Marc Penouil (1985) note en effet que l’utilisation d’un équipement moderne suppose la disponibilité de moyens financiers, or généralement cela est loin d’être le cas; elle suppose également une production importante et régulière, ce n’est pas non plus le cas. La production informelle est basée sur le facteur travail. C’est le volume et la qualité du travail qui influencent pour l’essentiel le volume et la qualité du produit.

66 Silm Ayari (2008) note que l’entreprise informelle s’appuie en général sur les connaissances techniques du chef d’entreprise, d’employés clés, d’où une capacité limitée à innover et moderniser les procédés de production et la qualité des produits. Face à la concurrence et guidées par le désir de demeurer compétitives, les entreprises informelles cherchent à baisser le coût du travail plutôt qu’à améliorer les techniques de production. Amadou Diagne (1984) remarque que les structures et les objectifs de l’entreprise informelle africaine existent mais, contrairement à l’entreprise formelle, ils ne sont pas simplement perçus de tous. De plus, il n’existe pas au sein de l’entreprise informelle des règles écrites ou codifiées, réglementant le fonctionnement de l’entreprise. Pas d’organigramme, de documents décrivant la structure, les tâches des employés, les règles et les normes codifiées servant à l’identification et à la résolution des problèmes. Les problèmes sont réglés par la discussion, par les moyens transmis de bouche à l’oreille ou par expérience tout simplement.

Plusieurs auteurs soulignent le fait que les populations africaines sont encore fortement fondées sur une culture orale.

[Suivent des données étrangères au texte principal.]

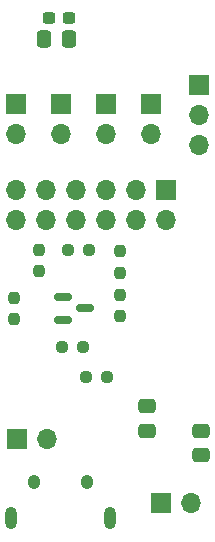
<source format=gbs>
G04 #@! TF.GenerationSoftware,KiCad,Pcbnew,8.0.5*
G04 #@! TF.CreationDate,2024-10-24T23:20:29+02:00*
G04 #@! TF.ProjectId,iot-opentherm,696f742d-6f70-4656-9e74-6865726d2e6b,rev?*
G04 #@! TF.SameCoordinates,Original*
G04 #@! TF.FileFunction,Soldermask,Bot*
G04 #@! TF.FilePolarity,Negative*
%FSLAX46Y46*%
G04 Gerber Fmt 4.6, Leading zero omitted, Abs format (unit mm)*
G04 Created by KiCad (PCBNEW 8.0.5) date 2024-10-24 23:20:29*
%MOMM*%
%LPD*%
G01*
G04 APERTURE LIST*
G04 Aperture macros list*
%AMRoundRect*
0 Rectangle with rounded corners*
0 $1 Rounding radius*
0 $2 $3 $4 $5 $6 $7 $8 $9 X,Y pos of 4 corners*
0 Add a 4 corners polygon primitive as box body*
4,1,4,$2,$3,$4,$5,$6,$7,$8,$9,$2,$3,0*
0 Add four circle primitives for the rounded corners*
1,1,$1+$1,$2,$3*
1,1,$1+$1,$4,$5*
1,1,$1+$1,$6,$7*
1,1,$1+$1,$8,$9*
0 Add four rect primitives between the rounded corners*
20,1,$1+$1,$2,$3,$4,$5,0*
20,1,$1+$1,$4,$5,$6,$7,0*
20,1,$1+$1,$6,$7,$8,$9,0*
20,1,$1+$1,$8,$9,$2,$3,0*%
G04 Aperture macros list end*
%ADD10R,1.700000X1.700000*%
%ADD11O,1.700000X1.700000*%
%ADD12O,1.000000X1.900000*%
%ADD13O,1.050000X1.250000*%
%ADD14RoundRect,0.237500X-0.300000X-0.237500X0.300000X-0.237500X0.300000X0.237500X-0.300000X0.237500X0*%
%ADD15RoundRect,0.237500X0.250000X0.237500X-0.250000X0.237500X-0.250000X-0.237500X0.250000X-0.237500X0*%
%ADD16RoundRect,0.250000X-0.337500X-0.475000X0.337500X-0.475000X0.337500X0.475000X-0.337500X0.475000X0*%
%ADD17RoundRect,0.250000X0.475000X-0.337500X0.475000X0.337500X-0.475000X0.337500X-0.475000X-0.337500X0*%
%ADD18RoundRect,0.237500X-0.237500X0.250000X-0.237500X-0.250000X0.237500X-0.250000X0.237500X0.250000X0*%
%ADD19RoundRect,0.237500X0.237500X-0.250000X0.237500X0.250000X-0.237500X0.250000X-0.237500X-0.250000X0*%
%ADD20RoundRect,0.237500X-0.250000X-0.237500X0.250000X-0.237500X0.250000X0.237500X-0.250000X0.237500X0*%
%ADD21RoundRect,0.150000X-0.587500X-0.150000X0.587500X-0.150000X0.587500X0.150000X-0.587500X0.150000X0*%
%ADD22RoundRect,0.250000X-0.475000X0.337500X-0.475000X-0.337500X0.475000X-0.337500X0.475000X0.337500X0*%
G04 APERTURE END LIST*
D10*
X138684000Y-82931000D03*
D11*
X138684000Y-85471000D03*
X136144000Y-82931000D03*
X136144000Y-85471000D03*
X133604000Y-82931000D03*
X133604000Y-85471000D03*
X131064000Y-82931000D03*
X131064000Y-85471000D03*
X128524000Y-82931000D03*
X128524000Y-85471000D03*
X125984000Y-82931000D03*
X125984000Y-85471000D03*
D12*
X125573400Y-110693200D03*
D13*
X127523400Y-107693200D03*
X131973400Y-107693200D03*
D12*
X133923400Y-110693200D03*
D10*
X137414000Y-75636200D03*
D11*
X137414000Y-78176200D03*
D10*
X129794000Y-75636200D03*
D11*
X129794000Y-78176200D03*
D10*
X138264000Y-109474000D03*
D11*
X140804000Y-109474000D03*
D10*
X133604000Y-75636200D03*
D11*
X133604000Y-78176200D03*
D10*
X126085600Y-103987600D03*
D11*
X128625600Y-103987600D03*
D10*
X141478000Y-74041000D03*
D11*
X141478000Y-76581000D03*
X141478000Y-79121000D03*
D10*
X125984000Y-75636200D03*
D11*
X125984000Y-78176200D03*
D14*
X128779100Y-68376800D03*
X130504100Y-68376800D03*
D15*
X132196500Y-88011000D03*
X130371500Y-88011000D03*
D16*
X128400900Y-70154800D03*
X130475900Y-70154800D03*
D17*
X141698000Y-105380700D03*
X141698000Y-103305700D03*
D18*
X125823000Y-92051500D03*
X125823000Y-93876500D03*
D19*
X127982000Y-89812500D03*
X127982000Y-87987500D03*
D20*
X131895500Y-98806000D03*
X133720500Y-98806000D03*
D21*
X129965500Y-93914000D03*
X129965500Y-92014000D03*
X131840500Y-92964000D03*
D22*
X137126000Y-101222500D03*
X137126000Y-103297500D03*
D15*
X131688500Y-96266000D03*
X129863500Y-96266000D03*
D18*
X134840000Y-88114500D03*
X134840000Y-89939500D03*
X134840000Y-91797500D03*
X134840000Y-93622500D03*
M02*

</source>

L’aspect oral de la culture apparaît non seulement dans les entreprises informelles, mais un peu partout. Ce n’est pas une habitude répandue que de tout écrire ou codifier. Olivier Torres (2000) note que le système d’information interne de l’entreprise informelle est généralement simple et faiblement structuré. L’entrepreneur préfère les médias les plus informels fondés sur la communication orale. Les entreprises informelles fonctionnent par dialogue ou par contact direct à l’inverse des entreprises formelles. Les systèmes d’informations sont simples parce qu’ils sont fondés sur une forte proximité physique entre le dirigeant et les principaux acteurs de l’univers de l’entreprise. La circulation de l’information repose sur un ensemble de relations interpersonnelles informelles et non structurées, privilégiant la communication orale de préférence à la communication écrite. W. H. Newman (1986) constate que, la gestion du temps pose toujours problème au sein de l’entreprise informelle africaine. Selon lui, le dirigeant comme le personnel doivent constamment faire preuve d’une disponibilité extrême vis-à-vis des membres de leurs communautés et des événements imprévus de la vie privée : mariages, funérailles, interfèrent dans la gestion de l’entreprise.

Olivier Torres (2000) et Silm Ayari (2008) soulignent que le patron de l’entreprise informelle se caractérise par une forte polyvalence. Il prospecte de nouveaux clients, répond aux sollicitations de tout nouveau fournisseur, répare une machine en panne… De même, au plan décisionnel, ces auteurs soulignent l’existence d’une forte imbrication entre les décisions

67 stratégiques, administratives et opérationnelles. Le chef d’entreprise est à la fois compositeur, chef d’orchestre et parfois, exécutant. Un grand nombre de tâches sont exécutées par le patron qui non seulement dirige, mais encore joue le rôle de chef de service, voire exécute des tâches. La petite taille de l’entreprise va de pair avec la limitation des ressources, ce qui oblige cette dernière à fonctionner sur le court terme et au jour le jour, freinant ou décourageant par là-même toute stratégie de développement.